Many basic optical demonstrations such as the law of reflection, focusing of lenses, optical interference patterns, and index of refraction measurements are simple to perform. We will be able to use the new lab immediately for such demonstrations, and this will provide an immediate connection to our School of Rhetoric physics classes and Grammar School studies in physical science. These experiments don't require a sophisticated optics lab, but we will enjoy taking advantage of the lab for these whenever we can. But the more sophisticated experiments, for which the equipment in the lab will really be necessary, take a great deal of time to develop. Added to this challenge is the fact that if we rush things without adequate research, we could make equipment purchases that do not suit our needs, forcing us to buy more equipment. With these factors in mind, it is our present goal to develop these three projects during the 2009-2010 year.
• Make holograms. As early as possible in fall 2009 we will begin exploring various techniques for making transmission and reflection holograms. Technologies here are fairly accessible and expectations for success are high. Students will be able to keep their holographic images and show them off to their friends and family. We will also look at putting one of our images on permanent display near the Laser Optics Lab.
• Explore basic interferometry. Interferometry can be used to analyze vibration modes of musical instruments, expansion and contraction of materials experiencing changing temperature, optical density of gases at different temperatures, and other many materials phenomena.

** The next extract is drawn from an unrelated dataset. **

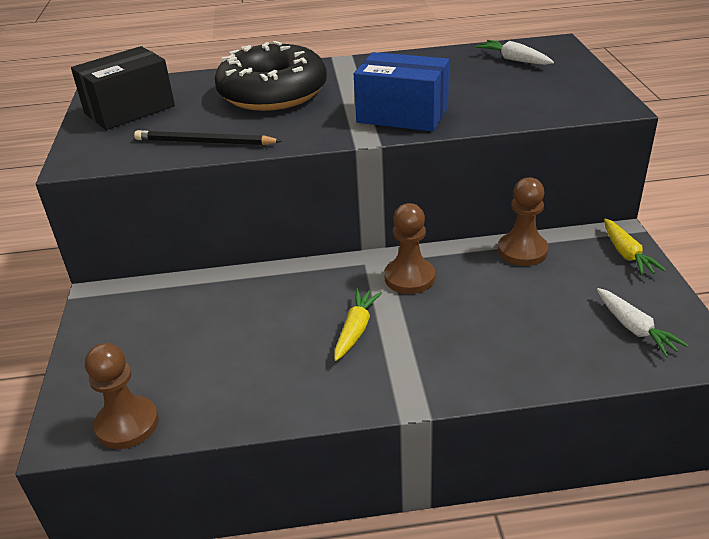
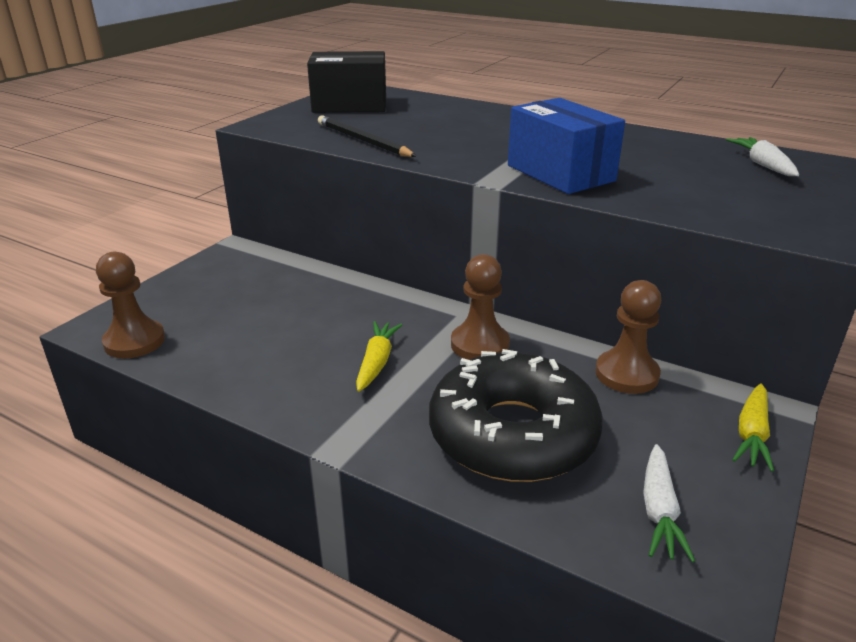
camera: 35 degrees right, 5 degrees down
black donut [215,41,327,111] -> black donut moved to [429,349,603,482]
yellow carrot [334,288,382,361] -> yellow carrot turned 45 degrees counterclockwise [356,321,402,392]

• Investigate Raman Spectroscopy. This technique uses digital spectrometers to collect scattered laser light from a sample of "mystery solution." By using computer-based spectrum analyzer software, the exact frequencies of the scattered light can be compared to the frequency patterns from known solutions (chemical fingerprints), and the components in the mystery solution can be identified. This project is likely to be tricky, but payoff for students will be high. This project will be the first project that takes us well into the realm of chemistry. Raman spectroscopy technology has many other applications in molecular analysis which we hope to look into in the future.
We have preliminary ideas for some even more exotic explorations to pursue in future years. We will establish a timeline for these projects when we have had time to learn more about them.

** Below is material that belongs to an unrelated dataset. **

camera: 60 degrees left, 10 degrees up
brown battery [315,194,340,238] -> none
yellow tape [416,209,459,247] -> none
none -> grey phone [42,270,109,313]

• Produce visible laser light from invisible (infrared) laser light. When high speed pulses of infrared light from an Nd:YAG laser are polarized and focused on a crystal of potassium dihydrogen phosphate the electron motions excited inside the crystal will result in an emission of laser light with twice the frequency. Thus, although nothing visible is going into the crystal, a bright green laser light will be coming out.
• Create a laser from food coloring (dye laser). A beam of invisible ultraviolet light from a nitrogen laser can be focused through a cylindrical lens into a vial of food coloring (dye). If the vial of dye is positioned between two appropriate mirrors, the dye will lase and create a visible laser light.